Exercise brief — Find each line in the records that contains the word "Ligure" and copy those lines out in full.

Listed records —
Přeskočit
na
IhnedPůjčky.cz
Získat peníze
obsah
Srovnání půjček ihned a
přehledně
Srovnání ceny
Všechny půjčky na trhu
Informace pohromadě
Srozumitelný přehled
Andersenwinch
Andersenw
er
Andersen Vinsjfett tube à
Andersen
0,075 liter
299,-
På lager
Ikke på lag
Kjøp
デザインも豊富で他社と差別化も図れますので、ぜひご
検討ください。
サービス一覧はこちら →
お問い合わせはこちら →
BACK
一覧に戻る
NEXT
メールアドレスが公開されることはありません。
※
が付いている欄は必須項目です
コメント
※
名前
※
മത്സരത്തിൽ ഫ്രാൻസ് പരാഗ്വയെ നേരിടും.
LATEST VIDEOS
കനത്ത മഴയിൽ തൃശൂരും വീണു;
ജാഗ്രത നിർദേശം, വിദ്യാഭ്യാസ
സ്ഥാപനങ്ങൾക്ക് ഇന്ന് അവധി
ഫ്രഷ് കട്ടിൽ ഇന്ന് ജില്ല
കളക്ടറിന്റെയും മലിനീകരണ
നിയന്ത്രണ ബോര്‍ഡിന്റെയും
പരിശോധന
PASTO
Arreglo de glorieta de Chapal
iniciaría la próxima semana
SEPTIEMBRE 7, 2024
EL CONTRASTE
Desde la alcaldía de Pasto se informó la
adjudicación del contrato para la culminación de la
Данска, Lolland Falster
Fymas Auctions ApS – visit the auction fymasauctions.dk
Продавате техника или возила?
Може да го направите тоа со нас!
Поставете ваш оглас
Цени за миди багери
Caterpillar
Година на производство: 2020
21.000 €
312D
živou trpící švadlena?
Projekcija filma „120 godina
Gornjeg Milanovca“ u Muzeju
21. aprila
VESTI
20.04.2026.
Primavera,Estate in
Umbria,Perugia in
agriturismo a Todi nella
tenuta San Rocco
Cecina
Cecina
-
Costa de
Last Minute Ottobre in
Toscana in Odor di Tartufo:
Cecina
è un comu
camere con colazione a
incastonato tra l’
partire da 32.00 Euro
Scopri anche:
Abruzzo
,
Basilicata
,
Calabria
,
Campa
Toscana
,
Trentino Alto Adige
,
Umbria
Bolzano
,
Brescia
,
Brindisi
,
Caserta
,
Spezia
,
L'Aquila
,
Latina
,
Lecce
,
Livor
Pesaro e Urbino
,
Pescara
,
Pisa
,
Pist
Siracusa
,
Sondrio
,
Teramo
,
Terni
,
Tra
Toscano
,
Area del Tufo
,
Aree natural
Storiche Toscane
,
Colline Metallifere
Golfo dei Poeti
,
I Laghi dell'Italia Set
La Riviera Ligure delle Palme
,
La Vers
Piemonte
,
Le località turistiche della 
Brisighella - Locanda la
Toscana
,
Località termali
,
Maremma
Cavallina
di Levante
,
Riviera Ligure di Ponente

Task result —
La Riviera Ligure delle Palme
Riviera Ligure di Ponente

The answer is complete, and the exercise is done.